Monday, April 14, 2008

Freedom

Today, in a valiant but futile effort to make a difference for the environment and my thighs, I rode my bike to school. Usually I drive myself, but the weather was warm and I felt the urge to enjoy the fresh air. It was a new sense of freedom.

I thought back to when I would do anything to have the liberty to drive and have a car all my own. Now I try to avoid driving whenever possible, but when I was fifteen, a license was a ticket to freedom.

But freedom isn’t free. I was forced to journey across student parking to a portable out in the boonies, sit through a class that was a stale as the residue on a McDonald’s counter, copy word for word out of the driver’s handbook, and watch hypnotizing videos.

I didn’t really learn anything from class, but I did learn a lot on the road. My driver instructor was named Coach Buchanan and even though he was married, a lot of girls secretly were in love with him. He was cool… he used his cell phone in class and turned on the hottest hip-hop in the driver’s ed. cars. He coached, of course, as well as taught driver’s education.

Vani and Halden were my driving mates. We began at stark different levels of experience. I don’t know if was just because he was a boy and had natural abilities or he had spent hours of pre-permit practicing, but Halden was drove so well I wondered if he was a NASCAR driver in training. He didn’t necessarily make you feel comfortable while he was driving, but you could tell by the way he handled corners and accelerated that he wasn’t afraid of the road. Vani didn’t have any experience until our first day driving. But by the time I got used the jerking, she had improved a lot.

Then there was me. I’d practiced a little with my parents but that was all. Coach Buchanan would tease me and ask, “Now, what’s the gas pedal for?” And I would answer, over Vani and Halden’s chuckles from the back seat, “to accelerate.” I guess I was a little white-knuckled.

As much as a learned about turn-lanes and passing and putting on the blinker three seconds before you turn, I learned a lot about life. Buchanan may have been on of the most popular teachers in school, but he wasn’t an airhead.

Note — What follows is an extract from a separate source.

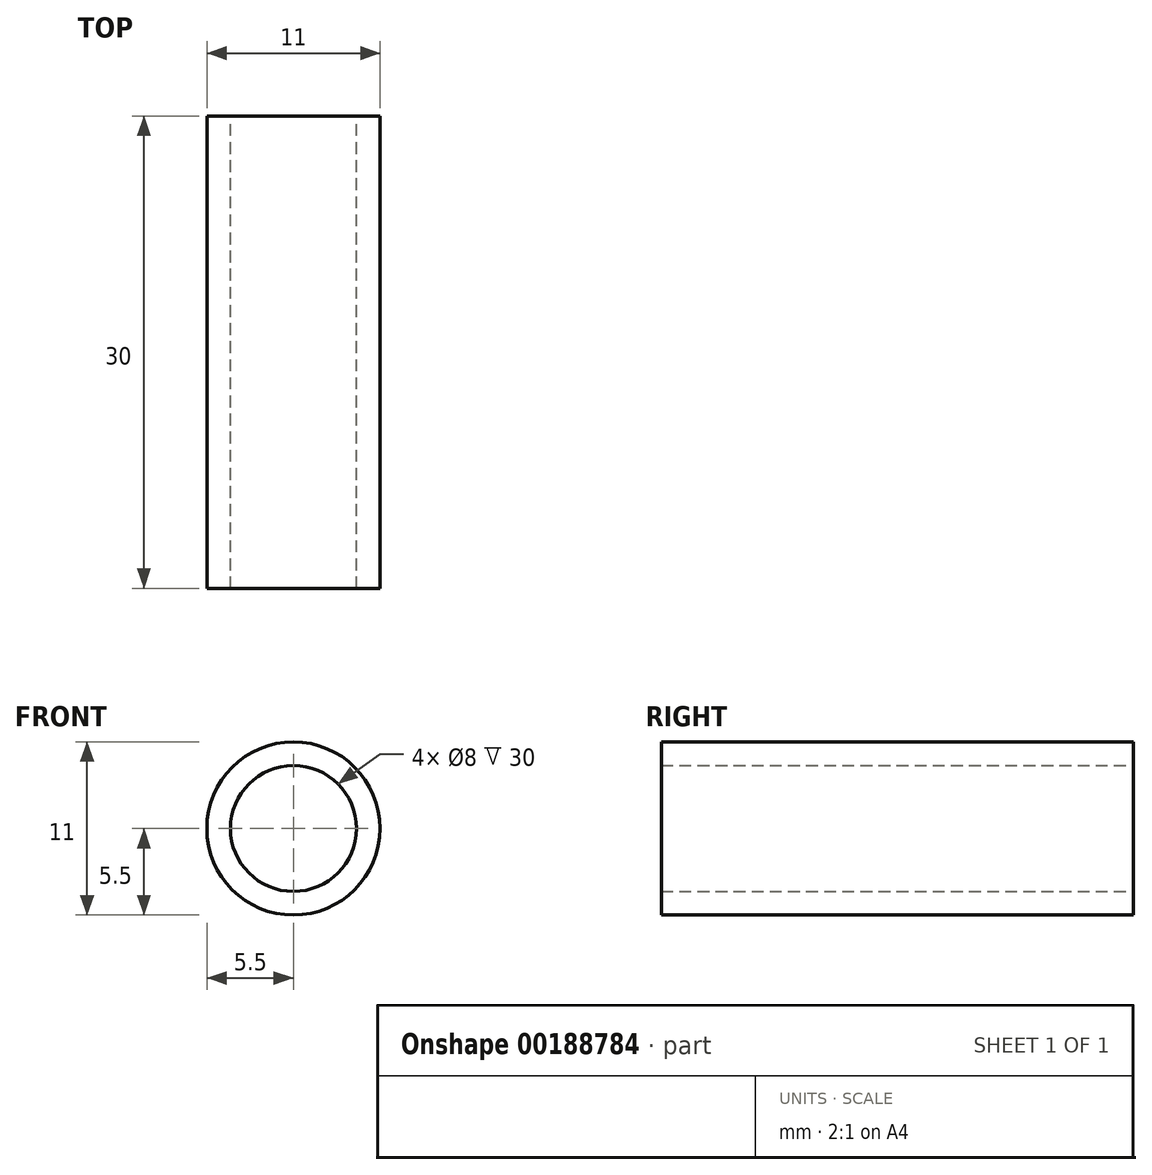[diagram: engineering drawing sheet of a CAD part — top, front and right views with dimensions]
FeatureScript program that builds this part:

He didn’t like us to sit in silence and listen to the grinding beat of the hip-hop radio. One day, when we were doing freeway driving, he brought up a perplexing question, directed to us girls.

“What if your husband tells you he doesn’t want you to be a working mother?”

At first I was very defensive. I said that I would never marry someone that wouldn’t let me be myself and live my dreams of being successful. I could never love someone that asked me to stay at home and live a dreary life of a house wife. My mom worked, but I had to say she was there most of the time for us. Vani said she also supported women working.

Buchanan wouldn’t take that for an answer. “But what if you DO marry someone like that?” I struck back that I wouldn’t, but he persisted. “What if you do?”

We talked for a while, and I dug myself deep into a hole. I mean, the more I thought about it, the more I realized how wrong I actually was. Staying at home probably wasn’t so bad, and what if your husband wanted to provide for the family all by himself? But I couldn’t back out now. For the rest of the drive I argued my case.

Ever since that experience I’ve thought more and more about being a woman in the workforce. As for now, I’m still looking forward to having a career, but there are some things more important than a job, and that’s kids. Overtime I made the conscious decision to be as successful as I can be, but the best work I do will be within the walls of my own home.

I’m in high school – ya. Its weird I think so far ahead in the future, but isn’t that why we come to school? To learn about life, make decisions, and decide who we want to be. Trig identities are cool, but I think perspective is just as important. So in my quest for freedom on the road, I learned that about freedom in life and what’s really important. Stay-at-home mom a constricting job? No way.

4 comments:

Philosopher said...

lol. I love it. So true about drivers ed. Actually there's this book that will teach you a lot, too, actually called drivers ed. Read it if you get the chance!

Meg said...

i'll have to check it out. lol thanks!

Paul Hill said...

I thought Coach Buchanan was an airhead but that's ok. I think it's good that you've decided it would be ok to be a stay at home mother. My mom stayed at home for 15 years or so and she loved it. She still sometimes wishes for the days when she could garden and all the stuff that now conflicts with work. I know personally sometimes it would be nice to have my mom home more ofte, but I'm glad she's doing something she loves.

Anonymous said...

Being a mom is not just the most important work it is also the most rewarding. It brings me my greatest joy. I am also glad that I have a flexible career (my own business) that allows me to put my family first. There is a lot of security in having skills that are marketable.